I say genuineness because that’s exactly what it is. This isn’t just the story of someone’s life, it’s more private; almost like a one on one conversation. The way the chapters aren’t direct continuations of one another but almost branch out the story add onto this. It feels less robotic than your average book. 

The final three paragraphs of the first chapter set the tone for the rest of the memoir. A story of complicated mother-daughter “love.” The reader can expect a bumpy ride of ups and downs that ultimately lead to a tangled relationship between McCurdy and her mom.

The book then picks up during McCurdy’s sixth birthday party in a section titled “before,” when we learn her mom was diagnosed with stage four breast cancer when McCurdy was two. McCurdy claims her mom has an obsession with retelling her cancer survival story.

This is the first sign we see of her mom’s narcissism and victim complex. It’s made incredibly clear later on that her mom almost desires to be pitied. 

McCurdy’s mom has always wanted to be an actress but she wasn’t able to pursue this and she pushes her dream onto McCurdy. She is ultimately forced to audition in small roles to make her mom happy.  

Over the past few chapters we have seen McCurdy do anything to please her mom. The way she acts and talks at such a young age shows how she was forced to grow up faster than her brothers. 

Following some more auditions and background work, McCurdy mentions her mom started to get more obsessive about McCurdy’s appearance. 

After a while, McCurdy’s mom faces some health problems which leads McCurdy down a spiral. And as each day her mom remains in her coma, she struggles more and more with substance abuse and binge eating. 

I won’t lie and say I didn’t cry while reading this because I did. It tears my heart seeing how much McCurdy loved her mom despite the way her mom treated her. 

Nearing her mom’s death, McCurdy engages in erratic and spontaneous behavior. She feels guilt for not being there enough for her mom and for not doing the best she could for her. This is entirely false. McCurdy went above and beyond for her mom but her mom acts as if she is always the victim and manipulates others into feeling sorry for her.
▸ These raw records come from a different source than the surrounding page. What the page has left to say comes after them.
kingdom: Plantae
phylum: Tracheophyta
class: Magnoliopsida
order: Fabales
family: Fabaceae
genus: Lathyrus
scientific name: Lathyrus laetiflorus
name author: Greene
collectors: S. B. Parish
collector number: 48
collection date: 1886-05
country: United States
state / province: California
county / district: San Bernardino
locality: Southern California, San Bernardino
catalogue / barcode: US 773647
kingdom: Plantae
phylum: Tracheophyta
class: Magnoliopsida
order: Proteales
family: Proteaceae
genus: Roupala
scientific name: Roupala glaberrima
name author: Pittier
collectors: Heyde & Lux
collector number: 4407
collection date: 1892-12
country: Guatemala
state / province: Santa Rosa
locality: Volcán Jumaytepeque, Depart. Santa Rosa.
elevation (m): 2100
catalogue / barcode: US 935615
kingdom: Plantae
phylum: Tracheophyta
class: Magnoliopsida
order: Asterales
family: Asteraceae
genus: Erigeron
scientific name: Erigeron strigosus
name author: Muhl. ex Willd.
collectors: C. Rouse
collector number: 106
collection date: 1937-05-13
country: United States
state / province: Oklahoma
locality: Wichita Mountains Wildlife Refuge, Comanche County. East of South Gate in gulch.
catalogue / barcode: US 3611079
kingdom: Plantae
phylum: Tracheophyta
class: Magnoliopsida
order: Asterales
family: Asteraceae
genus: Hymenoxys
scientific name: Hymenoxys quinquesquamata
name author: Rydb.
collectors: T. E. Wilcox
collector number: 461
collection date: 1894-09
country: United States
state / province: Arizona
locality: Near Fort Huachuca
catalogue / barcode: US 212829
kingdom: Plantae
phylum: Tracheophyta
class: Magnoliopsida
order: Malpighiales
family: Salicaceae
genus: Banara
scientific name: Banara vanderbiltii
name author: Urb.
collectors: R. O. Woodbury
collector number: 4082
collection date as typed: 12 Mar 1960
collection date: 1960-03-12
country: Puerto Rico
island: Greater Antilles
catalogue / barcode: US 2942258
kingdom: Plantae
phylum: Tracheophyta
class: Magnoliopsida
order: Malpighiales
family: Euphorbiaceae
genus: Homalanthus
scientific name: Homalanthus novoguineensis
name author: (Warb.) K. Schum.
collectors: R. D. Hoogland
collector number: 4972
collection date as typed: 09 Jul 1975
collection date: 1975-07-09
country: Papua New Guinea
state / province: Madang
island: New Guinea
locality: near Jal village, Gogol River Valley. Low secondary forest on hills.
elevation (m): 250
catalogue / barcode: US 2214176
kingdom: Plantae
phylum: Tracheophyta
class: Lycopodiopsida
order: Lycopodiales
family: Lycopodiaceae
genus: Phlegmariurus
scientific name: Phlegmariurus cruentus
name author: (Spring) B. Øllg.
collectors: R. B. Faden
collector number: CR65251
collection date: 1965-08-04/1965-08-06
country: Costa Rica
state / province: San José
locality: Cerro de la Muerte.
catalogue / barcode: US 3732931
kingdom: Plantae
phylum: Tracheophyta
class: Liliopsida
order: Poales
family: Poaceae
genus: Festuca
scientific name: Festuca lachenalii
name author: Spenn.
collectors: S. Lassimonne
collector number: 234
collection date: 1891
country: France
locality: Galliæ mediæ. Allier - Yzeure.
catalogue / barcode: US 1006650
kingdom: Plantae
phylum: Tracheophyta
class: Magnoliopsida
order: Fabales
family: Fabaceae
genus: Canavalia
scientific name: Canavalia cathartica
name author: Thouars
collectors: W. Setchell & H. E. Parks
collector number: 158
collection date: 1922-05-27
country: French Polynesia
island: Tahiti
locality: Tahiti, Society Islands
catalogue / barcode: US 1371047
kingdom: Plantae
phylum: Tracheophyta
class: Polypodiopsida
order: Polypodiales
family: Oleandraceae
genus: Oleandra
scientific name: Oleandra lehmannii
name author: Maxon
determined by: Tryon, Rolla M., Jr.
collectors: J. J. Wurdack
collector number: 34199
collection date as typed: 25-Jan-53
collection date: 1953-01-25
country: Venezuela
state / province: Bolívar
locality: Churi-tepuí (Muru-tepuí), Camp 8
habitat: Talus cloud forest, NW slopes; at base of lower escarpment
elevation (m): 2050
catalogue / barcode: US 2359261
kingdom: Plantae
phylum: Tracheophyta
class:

Her mom then passes and the book is now in a section titled “After.”

McCurdy continues to battle all the guilt and trauma her mom caused her and begins to recover. 

The next few chapters are heart-warming as we see McCurdy in control, happy, and surrounded by loved ones. She comes to terms with her past and reflects on her relationship with her mother and the pain she caused. 

I had never thought I would ever find a memoir interesting. I’m not sure why I thought that. Maybe it comes from the fact that non-fiction has never been one of my favorite genres. But I decided to read this memoir nonetheless and I wasn’t disappointed. It was a great book and I have no regret buying it. McCurdy’s story is an inspirational one. It’s a perfect example of how recovery isn’t a perfect line and that there will always be good days and bad days. It’s different for everyone. 

I give McCurdy the highest appraisal I can and I congratulate her for this memoir. Reliving trauma isn’t easy and sharing trauma is even harder. She did both. 

In the 2010s when I watched “iCarly,” I had no idea that she was struggling with any of this. I had assumed she was living a normal life. 

And despite the realness of it, McCurdy tells it in a way that’s almost humorous. 

The way she uses humor lightens the mood, on top of the genuineness of the memoir – making it seem as if she’s telling the story right in front of us.

We saw the life McCurdy lived with her abusive mother, – her aggressive and complicated form of love with her mom. Everything she did to make her mom happy was never enough even if it made her miserable. Everything her mom demanded of her and the pressure that came with it: The eating disorder her mom “taught” her, the substance abuse caused by her mom, the guilt and trauma inflicted on her, it’s a raw depiction of parental abuse. It’s heartbreaking. 

In this beautifully crafted memoir, we see the dark life she has had, warts and all – and the inspiring recovery from it all.